Shingleton carded a 77-78-155 for a career-high second-place finish in the Warner Invitational last Tuesday in
Avon Park, Fla. She led four Eckerd golfers finishing among the top 13 and helped enable the Tritons to win the tournament by five strokes. 
The victory occurred after the Eckerd team was involved in an auto accident on the way to a practice round for the tournament. 
“Our van got T-Boned by a smaller car,” Shingleton said. “I actuially took the worst of it because I was sitting on the passenger side, right where the car hit us. 
“Fortunately, because we were in a van, I was seated higher up than the level of that car ... I feel a little sore, but it could have been a lot worse.” 
Nobody was injured in the accident and the Tritons went on to win the tournament. 
“That was a big step for us,” Eckerd coach Bill Buttner said. “We still have a way to go as a program. We don't have that dependable fifth golfer yet and we need to build some depth in the roster.” 
Eckerd has seven golfers on the women's squad. Only one is a senior and Shingleton is one of three sophomores on the team. There are two freshmen as well. 
“Mara and those other sophomores are quality players. They are the core of the group that I believe can take us to the next level,” Buttner said. 
Prior to winning the Warner Invitational, Eckerd had not finished higher than 13th in any team event this year. 
Shingleton was attracted to
Eckerd College by its international relations program. She is majoring in international relations and global affairs with minors in spanish, arabic and political science. 

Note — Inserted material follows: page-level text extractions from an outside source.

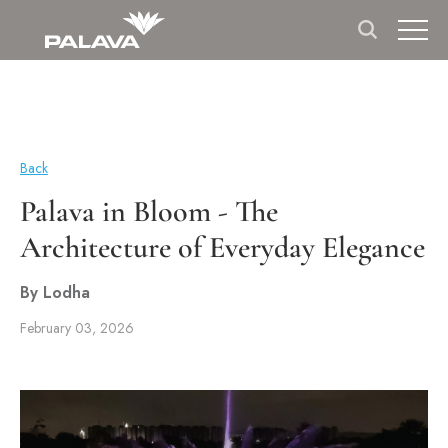
Back
Palava in Bloom - The
Architecture of Everyday Elegance
By Lodha
February 03, 2026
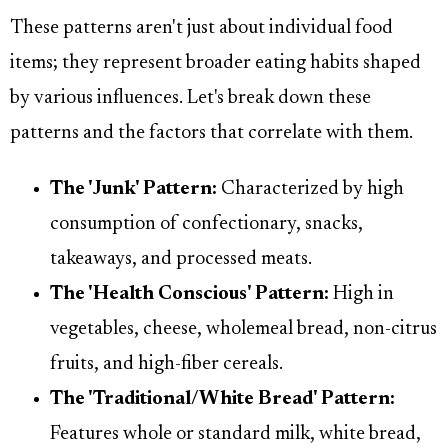
These patterns aren't just about individual food
items; they represent broader eating habits shaped
by various influences. Let's break down these
patterns and the factors that correlate with them.
The 'Junk' Pattern:
Characterized by high
consumption of confectionary, snacks,
takeaways, and processed meats.
The 'Health Conscious' Pattern:
High in
vegetables, cheese, wholemeal bread, non-citrus
fruits, and high-fiber cereals.
The 'Traditional/White Bread' Pattern:
Features whole or standard milk, white bread,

Eckerd is a Division II school athletically. 
“I'm so glad I came down here,” said Shingleton, who has an uncle living in
St. Petersburg. “The chemistry on our team is incredible. We practice together and work out together. 

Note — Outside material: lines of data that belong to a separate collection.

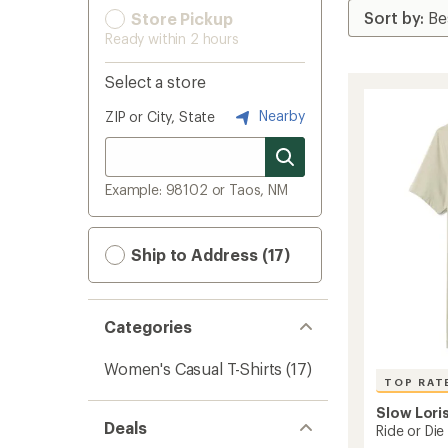
Store Pickup
Ready within 2 hours
Select a store
Nearby
ZIP or City, State
Example: 98102 or Taos, NM
Ship to Address (17)
Categories
Women's Casual T-Shirts
(17)
TOP RAT
Slow Lori
Deals
Ride or Die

“We genuinely enjoy being around each other, so we help each other with the mental side of the game.” 
Buttner spent 15 years as a professional golfer, including six years on the PGA Tour. He played in five U.S. Opens. 
And when Shingleton arrived on campus, he totally changed her game. 
“Bill's been great,” Shingleton said. “He changed my grip and my swing pattern and changed my mentality toward the game. 
“I used to get mad at myself every time I'd hit a bad shot and I'd let it affect me. I don't do that anymore. Monday (first day of the Warner tourney) I hit a ball in the water, then came back with a number of pars and a birdie. No way does that happen in high school.” 
Buttner said Shingleton's mechanics were off when she first joined the program. 
“She had too strong a grip on the club and she had a high cut on her swing, getting too much air under the ball and losing distance,” the coach said. “We made a couple of adjustments, got more whip out of her club and she's picked up another 100 yards off the tee. 
“Mara had to go through an adjustment period with all of these changes. Now she's hitting her stride.” 
Shingleton's golf goal for the remainder of her college career is pretty basic. 
“I want to be dependable for the rest of the team and that means play consistently,” she said. “I want the girls to know they can rely on me.”